Shahrbanoo Sadat’s debut feature, set in Afghanistan, will play in Cannes Directors’ Fortnight.
Paris-based sales company Alpha Violet has boarded Shahrbanoo Sadat’s debut feature Wolf And Sheep, which is selected for Cannes Directors’ Fortnight.
Sadat, who lives in Kabul and Denmark, based the story on the isolated village in Central Afghanistan where she grew up.
The plot follows young boys and girls acting as shepherds in rural Afghanistan, where one 11-year-old girl is an outsider. The folktales of the community add touches of magical realism.
The film is a Denmark-France-Sweden-Afghanistan production produced by Copenhagen-based Katja Adomeit of Adomeit Film, who was a co-producer on Force Majeure and also a former Screen International Future Leader.
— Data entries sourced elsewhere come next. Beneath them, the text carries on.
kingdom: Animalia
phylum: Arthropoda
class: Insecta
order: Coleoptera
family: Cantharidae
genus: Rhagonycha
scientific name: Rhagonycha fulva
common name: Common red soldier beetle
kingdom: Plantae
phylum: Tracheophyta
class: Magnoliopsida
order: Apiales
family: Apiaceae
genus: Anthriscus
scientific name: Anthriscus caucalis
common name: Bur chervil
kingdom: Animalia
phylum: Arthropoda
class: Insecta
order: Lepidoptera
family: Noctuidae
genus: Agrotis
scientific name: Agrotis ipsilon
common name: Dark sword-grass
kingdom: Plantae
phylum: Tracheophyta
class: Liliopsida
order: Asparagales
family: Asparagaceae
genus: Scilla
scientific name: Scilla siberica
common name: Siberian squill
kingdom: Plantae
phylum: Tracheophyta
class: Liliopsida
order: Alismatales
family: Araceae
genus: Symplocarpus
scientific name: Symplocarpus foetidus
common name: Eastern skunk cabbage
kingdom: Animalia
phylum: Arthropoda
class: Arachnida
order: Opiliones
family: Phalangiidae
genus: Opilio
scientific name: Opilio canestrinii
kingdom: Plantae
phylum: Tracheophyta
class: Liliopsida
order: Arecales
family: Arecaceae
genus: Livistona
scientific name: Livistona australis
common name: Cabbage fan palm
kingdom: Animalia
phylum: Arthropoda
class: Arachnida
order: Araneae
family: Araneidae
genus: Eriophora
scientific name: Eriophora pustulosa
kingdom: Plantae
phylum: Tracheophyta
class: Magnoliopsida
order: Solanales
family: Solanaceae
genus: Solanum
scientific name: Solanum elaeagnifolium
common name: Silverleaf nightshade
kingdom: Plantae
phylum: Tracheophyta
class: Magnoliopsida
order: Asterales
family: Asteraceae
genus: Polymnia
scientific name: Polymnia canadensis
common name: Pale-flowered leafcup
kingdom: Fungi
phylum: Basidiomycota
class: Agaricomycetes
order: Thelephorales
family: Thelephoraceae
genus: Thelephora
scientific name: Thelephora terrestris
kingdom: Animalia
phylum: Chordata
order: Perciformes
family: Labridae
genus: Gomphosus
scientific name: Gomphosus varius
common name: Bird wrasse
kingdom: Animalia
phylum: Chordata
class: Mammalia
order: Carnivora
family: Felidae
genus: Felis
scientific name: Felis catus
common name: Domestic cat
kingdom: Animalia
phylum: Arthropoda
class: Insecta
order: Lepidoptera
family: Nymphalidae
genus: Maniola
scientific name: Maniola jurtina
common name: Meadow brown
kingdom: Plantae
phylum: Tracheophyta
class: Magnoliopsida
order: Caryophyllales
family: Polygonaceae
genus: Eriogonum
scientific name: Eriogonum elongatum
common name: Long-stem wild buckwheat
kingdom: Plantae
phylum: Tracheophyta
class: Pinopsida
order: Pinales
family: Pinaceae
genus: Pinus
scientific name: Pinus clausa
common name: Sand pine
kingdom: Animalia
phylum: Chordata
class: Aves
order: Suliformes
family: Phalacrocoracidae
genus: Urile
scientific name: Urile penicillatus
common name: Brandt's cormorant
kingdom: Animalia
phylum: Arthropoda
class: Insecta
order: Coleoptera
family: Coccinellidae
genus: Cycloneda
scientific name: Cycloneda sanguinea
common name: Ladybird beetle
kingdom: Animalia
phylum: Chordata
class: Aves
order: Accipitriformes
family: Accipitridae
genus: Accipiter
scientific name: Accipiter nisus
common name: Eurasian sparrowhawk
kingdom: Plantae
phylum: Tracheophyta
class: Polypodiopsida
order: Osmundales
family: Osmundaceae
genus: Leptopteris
Co-producers are La Fabrica Nocturna Productions (France), Wolf Pictures (Afghanistan) and Zentropa Sweden.
Sadat previously showed her 2011 short Vice Versa One at Directors’ Fortnight. She developed Wolf And Sheep at Cannes Cinefondation Residency in 2010.
Virginie Devesa of Alpha Violet said Wolf And Sheep “is a very audacious films…Shahr[sic] took many risks with this first film and we are very proud of her.”
Devesa said she and partner Keiko Funato were interested in the film “for many reasons: her native country, the magic realism of the tale, and the fact that Shahr wanted to get rid of cliches about Afghanistan while telling stories, tales or myths that people in the mountains carry on…We were astonished by the beauty and colors of the images and the originality that Shahr depicted.”
The film was shot using non-professional actors in Tajikistan because it was too dangerous for the crew to shoot in Afghanistan.
The film will have a buyers-only market screening on May 15, followed by official screenings May 16-18.
Alpha Violet is also selling A Yellow Bird by K. Rajagopal (Singapore/France) in Critics’ Week; the drama is about a Singaporean Indian man trying to reconnect with his estranged family after he is released from prison.
The company also reteams with The Tribe director Myroslav Slaboshpytskiy for his new neo-noir film in development, Luxembourg. Other films on the slate include French love triangle story Marie And The Misfits by Sébastien Betbeder; Bauddhayan Mukherji’s The Violin Player, about a failed Bollywood session violinist; and Japanese debut feature A Double Life by Yoshiyuki Kishi, inspired by the works of Sophie Calle.